(Data in this exercise begins)

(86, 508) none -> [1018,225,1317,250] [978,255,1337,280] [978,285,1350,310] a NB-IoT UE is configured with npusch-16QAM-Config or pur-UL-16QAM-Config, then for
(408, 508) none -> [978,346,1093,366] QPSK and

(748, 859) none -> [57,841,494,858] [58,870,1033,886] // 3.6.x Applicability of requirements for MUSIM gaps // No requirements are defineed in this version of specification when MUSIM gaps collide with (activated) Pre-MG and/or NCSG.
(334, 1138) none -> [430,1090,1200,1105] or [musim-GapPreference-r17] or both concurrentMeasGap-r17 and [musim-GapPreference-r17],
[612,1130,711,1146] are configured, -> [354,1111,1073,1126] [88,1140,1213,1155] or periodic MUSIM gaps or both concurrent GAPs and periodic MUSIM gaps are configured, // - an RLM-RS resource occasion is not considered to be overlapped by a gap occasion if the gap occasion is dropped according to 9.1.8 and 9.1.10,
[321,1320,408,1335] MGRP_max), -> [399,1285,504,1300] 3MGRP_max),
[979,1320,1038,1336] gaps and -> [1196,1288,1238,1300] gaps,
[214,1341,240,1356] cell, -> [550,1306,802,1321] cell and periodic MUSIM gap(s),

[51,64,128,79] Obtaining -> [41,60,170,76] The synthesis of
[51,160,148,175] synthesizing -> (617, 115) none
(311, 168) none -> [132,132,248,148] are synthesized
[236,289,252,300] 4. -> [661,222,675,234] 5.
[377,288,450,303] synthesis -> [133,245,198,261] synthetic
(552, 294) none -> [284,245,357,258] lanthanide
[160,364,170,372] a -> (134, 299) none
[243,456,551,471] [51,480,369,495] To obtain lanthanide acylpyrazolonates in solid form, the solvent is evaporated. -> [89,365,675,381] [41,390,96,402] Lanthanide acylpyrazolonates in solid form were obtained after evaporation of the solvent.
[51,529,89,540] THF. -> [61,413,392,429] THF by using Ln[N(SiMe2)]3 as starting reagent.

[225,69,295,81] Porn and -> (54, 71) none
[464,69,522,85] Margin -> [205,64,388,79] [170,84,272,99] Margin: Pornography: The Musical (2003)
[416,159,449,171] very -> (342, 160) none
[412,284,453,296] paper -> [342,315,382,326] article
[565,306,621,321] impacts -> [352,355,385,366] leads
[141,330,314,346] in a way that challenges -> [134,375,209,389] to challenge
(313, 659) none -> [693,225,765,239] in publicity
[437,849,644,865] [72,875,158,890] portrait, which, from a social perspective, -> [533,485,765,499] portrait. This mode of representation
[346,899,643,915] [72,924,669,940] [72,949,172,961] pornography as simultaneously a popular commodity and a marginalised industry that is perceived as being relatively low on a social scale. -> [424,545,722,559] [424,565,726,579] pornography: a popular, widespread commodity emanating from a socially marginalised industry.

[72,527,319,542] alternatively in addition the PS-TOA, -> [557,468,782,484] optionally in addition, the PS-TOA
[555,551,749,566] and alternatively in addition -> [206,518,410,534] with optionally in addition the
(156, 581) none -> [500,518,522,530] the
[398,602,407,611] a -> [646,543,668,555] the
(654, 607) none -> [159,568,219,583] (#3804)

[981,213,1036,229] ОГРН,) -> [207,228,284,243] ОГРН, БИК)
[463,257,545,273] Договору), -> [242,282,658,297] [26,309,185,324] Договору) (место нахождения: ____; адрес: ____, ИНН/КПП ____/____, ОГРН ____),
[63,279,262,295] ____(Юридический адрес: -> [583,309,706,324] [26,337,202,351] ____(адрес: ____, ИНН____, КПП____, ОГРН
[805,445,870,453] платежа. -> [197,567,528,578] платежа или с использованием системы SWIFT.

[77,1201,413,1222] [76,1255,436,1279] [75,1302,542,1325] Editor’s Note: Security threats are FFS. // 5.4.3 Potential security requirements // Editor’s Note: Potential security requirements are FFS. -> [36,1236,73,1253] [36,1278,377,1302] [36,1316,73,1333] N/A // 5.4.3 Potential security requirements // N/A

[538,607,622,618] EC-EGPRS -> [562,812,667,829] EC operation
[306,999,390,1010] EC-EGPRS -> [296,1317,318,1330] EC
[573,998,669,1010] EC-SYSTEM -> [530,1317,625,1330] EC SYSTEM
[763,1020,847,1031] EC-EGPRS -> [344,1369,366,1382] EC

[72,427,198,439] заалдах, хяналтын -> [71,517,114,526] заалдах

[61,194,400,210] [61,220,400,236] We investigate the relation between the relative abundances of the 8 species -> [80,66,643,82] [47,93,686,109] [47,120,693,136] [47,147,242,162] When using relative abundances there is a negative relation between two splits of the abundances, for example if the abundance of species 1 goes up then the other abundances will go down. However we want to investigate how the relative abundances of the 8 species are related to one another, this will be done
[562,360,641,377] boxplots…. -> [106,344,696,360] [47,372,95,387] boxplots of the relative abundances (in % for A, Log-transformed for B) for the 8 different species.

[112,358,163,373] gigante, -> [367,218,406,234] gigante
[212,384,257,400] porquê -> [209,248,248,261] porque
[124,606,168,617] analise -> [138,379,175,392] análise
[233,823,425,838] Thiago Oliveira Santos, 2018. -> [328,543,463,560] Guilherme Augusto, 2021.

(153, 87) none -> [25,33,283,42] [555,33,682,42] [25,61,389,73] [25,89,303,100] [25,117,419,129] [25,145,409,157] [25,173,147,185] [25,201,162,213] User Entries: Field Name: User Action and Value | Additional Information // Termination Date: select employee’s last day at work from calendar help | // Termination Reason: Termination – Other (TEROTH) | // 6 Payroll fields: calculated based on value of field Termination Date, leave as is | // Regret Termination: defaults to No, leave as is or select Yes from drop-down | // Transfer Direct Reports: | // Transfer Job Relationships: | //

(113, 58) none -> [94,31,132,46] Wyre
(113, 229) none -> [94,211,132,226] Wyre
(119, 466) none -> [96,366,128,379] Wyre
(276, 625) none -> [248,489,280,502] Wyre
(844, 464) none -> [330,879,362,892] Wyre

(Data in this exercise ends)

--- About this exercise ---
Give back, word for word, only the lines above from the line holding "[141,330,314,346] in a" to the line holding "[463,257,545,273] Договору), ->", both included.

--- Solution for this exercise ---
[141,330,314,346] in a way that challenges -> [134,375,209,389] to challenge
(313, 659) none -> [693,225,765,239] in publicity
[437,849,644,865] [72,875,158,890] portrait, which, from a social perspective, -> [533,485,765,499] portrait. This mode of representation
[346,899,643,915] [72,924,669,940] [72,949,172,961] pornography as simultaneously a popular commodity and a marginalised industry that is perceived as being relatively low on a social scale. -> [424,545,722,559] [424,565,726,579] pornography: a popular, widespread commodity emanating from a socially marginalised industry.

[72,527,319,542] alternatively in addition the PS-TOA, -> [557,468,782,484] optionally in addition, the PS-TOA
[555,551,749,566] and alternatively in addition -> [206,518,410,534] with optionally in addition the
(156, 581) none -> [500,518,522,530] the
[398,602,407,611] a -> [646,543,668,555] the
(654, 607) none -> [159,568,219,583] (#3804)

[981,213,1036,229] ОГРН,) -> [207,228,284,243] ОГРН, БИК)
[463,257,545,273] Договору), -> [242,282,658,297] [26,309,185,324] Договору) (место нахождения: ____; адрес: ____, ИНН/КПП ____/____, ОГРН ____),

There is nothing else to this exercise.